- _Short exercise a_:
Set down the portion of the Verse Pattern problem statement starting at "The verse patterns" and ending at "equal to pi.", with both ends included.

- _Given passage_:

CodeForces 722B. Verse Pattern（模拟）

B. Verse Pattern

time limit per test1 second

memory limit per test256 megabytes

inputstandard input

outputstandard output

You are given a text consisting of n lines. Each line contains some space-separated words, consisting of lowercase English letters.

We define a syllable as a string that contains exactly one vowel and any arbitrary number (possibly none) of consonants. In English alphabet following letters are considered to be vowels: ‘a’, ‘e’, ‘i’, ‘o’, ‘u’ and ‘y’.

Each word of the text that contains at least one vowel can be divided into syllables. Each character should be a part of exactly one syllable. For example, the word “mamma” can be divided into syllables as “ma” and “mma”, “mam” and “ma”, and “mamm” and “a”. Words that consist of only consonants should be ignored.

The verse patterns for the given text is a sequence of n integers p1, p2, …, pn. Text matches the given verse pattern if for each i from 1 to n one can divide words of the i-th line in syllables in such a way that the total number of syllables is equal to pi.

You are given the text and the verse pattern. Check, if the given text matches the given verse pattern.

- _Records for this task_:
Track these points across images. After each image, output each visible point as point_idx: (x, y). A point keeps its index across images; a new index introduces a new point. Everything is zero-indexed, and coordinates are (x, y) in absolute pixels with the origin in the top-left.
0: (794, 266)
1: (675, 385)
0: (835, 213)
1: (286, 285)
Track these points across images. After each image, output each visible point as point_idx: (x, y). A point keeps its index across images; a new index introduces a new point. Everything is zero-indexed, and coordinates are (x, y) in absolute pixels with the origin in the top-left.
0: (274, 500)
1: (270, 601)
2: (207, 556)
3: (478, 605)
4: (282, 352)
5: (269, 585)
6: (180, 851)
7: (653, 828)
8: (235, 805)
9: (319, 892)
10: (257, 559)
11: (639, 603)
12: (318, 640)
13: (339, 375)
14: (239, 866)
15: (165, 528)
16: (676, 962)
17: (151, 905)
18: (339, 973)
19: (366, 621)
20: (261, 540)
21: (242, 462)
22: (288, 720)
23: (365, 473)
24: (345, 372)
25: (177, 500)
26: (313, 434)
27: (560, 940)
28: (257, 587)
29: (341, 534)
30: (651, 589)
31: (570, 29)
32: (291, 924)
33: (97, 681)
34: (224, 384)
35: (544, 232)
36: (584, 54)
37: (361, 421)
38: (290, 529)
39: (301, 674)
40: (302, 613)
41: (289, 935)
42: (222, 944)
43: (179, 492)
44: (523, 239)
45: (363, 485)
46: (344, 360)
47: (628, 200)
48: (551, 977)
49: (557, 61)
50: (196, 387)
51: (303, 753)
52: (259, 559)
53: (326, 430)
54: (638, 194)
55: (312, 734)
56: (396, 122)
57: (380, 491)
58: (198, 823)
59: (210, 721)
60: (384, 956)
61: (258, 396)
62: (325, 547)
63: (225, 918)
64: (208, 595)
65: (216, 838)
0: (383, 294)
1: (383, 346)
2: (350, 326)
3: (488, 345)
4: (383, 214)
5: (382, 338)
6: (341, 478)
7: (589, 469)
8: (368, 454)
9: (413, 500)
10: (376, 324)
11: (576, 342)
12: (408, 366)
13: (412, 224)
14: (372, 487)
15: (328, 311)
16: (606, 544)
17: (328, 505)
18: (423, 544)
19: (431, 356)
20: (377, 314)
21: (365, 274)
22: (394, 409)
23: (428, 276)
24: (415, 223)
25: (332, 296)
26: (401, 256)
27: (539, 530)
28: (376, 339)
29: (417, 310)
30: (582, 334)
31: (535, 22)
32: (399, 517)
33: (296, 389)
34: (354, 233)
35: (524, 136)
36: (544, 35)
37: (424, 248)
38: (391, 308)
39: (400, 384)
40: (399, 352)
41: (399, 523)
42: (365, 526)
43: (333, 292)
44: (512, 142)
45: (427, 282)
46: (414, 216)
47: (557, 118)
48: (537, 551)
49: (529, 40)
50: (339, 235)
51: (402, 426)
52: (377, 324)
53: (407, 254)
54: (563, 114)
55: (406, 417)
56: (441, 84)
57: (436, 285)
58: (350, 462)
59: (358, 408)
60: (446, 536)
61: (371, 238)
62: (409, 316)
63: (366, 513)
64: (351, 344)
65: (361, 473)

- _Short exercise b_:
Extract the rows above without any change, starting at the first row and ending at the row that contains "1: (286, 285)", with both of those rows included.

- _Worked answer a_:
The verse patterns for the given text is a sequence of n integers p1, p2, …, pn. Text matches the given verse pattern if for each i from 1 to n one can divide words of the i-th line in syllables in such a way that the total number of syllables is equal to pi.

- _Worked answer b_:
Track these points across images. After each image, output each visible point as point_idx: (x, y). A point keeps its index across images; a new index introduces a new point. Everything is zero-indexed, and coordinates are (x, y) in absolute pixels with the origin in the top-left.
0: (794, 266)
1: (675, 385)
0: (835, 213)
1: (286, 285)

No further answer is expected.